The vulnerability allows an attacker to inject arbitrary format specifiers into audit log messages processed by the CODESYS Control runtime system. By sending a carefully crafted log entry, an unauthenticated remote user can cause the audit logger to crash or consume excessive resources, resulting in a denial‑of‑service condition. This is a classic format string weakness, identified as CWE-134.

The affected software is the CODESYS Control runtime platform, including CODESYS Control RTE (SL), CODESYS Control RTE (for Beckhoff CX) SL, CODESYS Control Win (SL), CODESYS Control for BeagleBone SL, CODESYS Control for IOT2000 SL, CODESYS Control for Linux ARM SL, CODESYS Control for Linux SL, CODESYS Control for PFC100 SL, CODESYS Control for PFC200 SL, CODESYS Control for PLCnext SL, CODESYS Control for Raspberry Pi SL, CODESYS Control for WAGO Touch Panels 600 SL, CODESYS Control for emPC‑A/iMX6 SL, CODESYS Runtime Toolkit, and CODESYS Virtual Control SL. No specific version information was supplied, so all releases of these products are potentially impacted.
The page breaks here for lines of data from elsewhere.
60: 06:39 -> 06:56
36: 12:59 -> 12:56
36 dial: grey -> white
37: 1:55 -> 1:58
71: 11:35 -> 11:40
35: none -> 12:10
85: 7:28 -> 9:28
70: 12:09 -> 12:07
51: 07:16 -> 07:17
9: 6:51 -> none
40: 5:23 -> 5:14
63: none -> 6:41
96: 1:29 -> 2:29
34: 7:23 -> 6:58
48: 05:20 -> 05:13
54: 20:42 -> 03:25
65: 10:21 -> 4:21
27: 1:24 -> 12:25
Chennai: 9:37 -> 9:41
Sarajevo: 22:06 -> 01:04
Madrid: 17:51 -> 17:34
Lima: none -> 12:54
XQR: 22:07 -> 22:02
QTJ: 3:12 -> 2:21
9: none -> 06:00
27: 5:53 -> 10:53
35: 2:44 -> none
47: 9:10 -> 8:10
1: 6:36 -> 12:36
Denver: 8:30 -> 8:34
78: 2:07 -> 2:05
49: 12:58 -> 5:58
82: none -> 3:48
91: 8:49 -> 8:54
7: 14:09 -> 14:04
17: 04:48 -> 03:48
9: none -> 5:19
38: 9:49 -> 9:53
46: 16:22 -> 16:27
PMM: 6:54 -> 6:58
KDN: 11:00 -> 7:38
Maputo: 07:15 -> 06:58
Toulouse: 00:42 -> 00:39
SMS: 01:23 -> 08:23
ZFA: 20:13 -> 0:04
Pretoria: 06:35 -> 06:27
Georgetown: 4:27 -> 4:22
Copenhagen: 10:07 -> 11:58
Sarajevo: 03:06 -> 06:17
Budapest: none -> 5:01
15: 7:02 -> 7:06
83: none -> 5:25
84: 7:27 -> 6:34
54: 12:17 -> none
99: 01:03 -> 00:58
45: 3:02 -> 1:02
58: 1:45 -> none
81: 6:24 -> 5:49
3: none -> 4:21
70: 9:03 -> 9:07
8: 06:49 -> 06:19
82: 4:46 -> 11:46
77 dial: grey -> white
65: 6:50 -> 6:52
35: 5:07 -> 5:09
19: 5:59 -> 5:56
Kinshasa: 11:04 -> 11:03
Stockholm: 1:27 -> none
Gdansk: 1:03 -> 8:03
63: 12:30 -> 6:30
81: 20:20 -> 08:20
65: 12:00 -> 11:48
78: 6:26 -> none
The CVSS score of 7.5 indicates moderate‑to‑high severity. Although the EPSS score is not available, the lack of inclusion in the CISA KEV catalog suggests no known active exploitation, but the remote nature of the attack and the ease of triggering a crash mean that the risk remains significant. An attacker can exploit this vulnerability from any networked device that can reach the audit logger interface, without requiring authentication or privileges.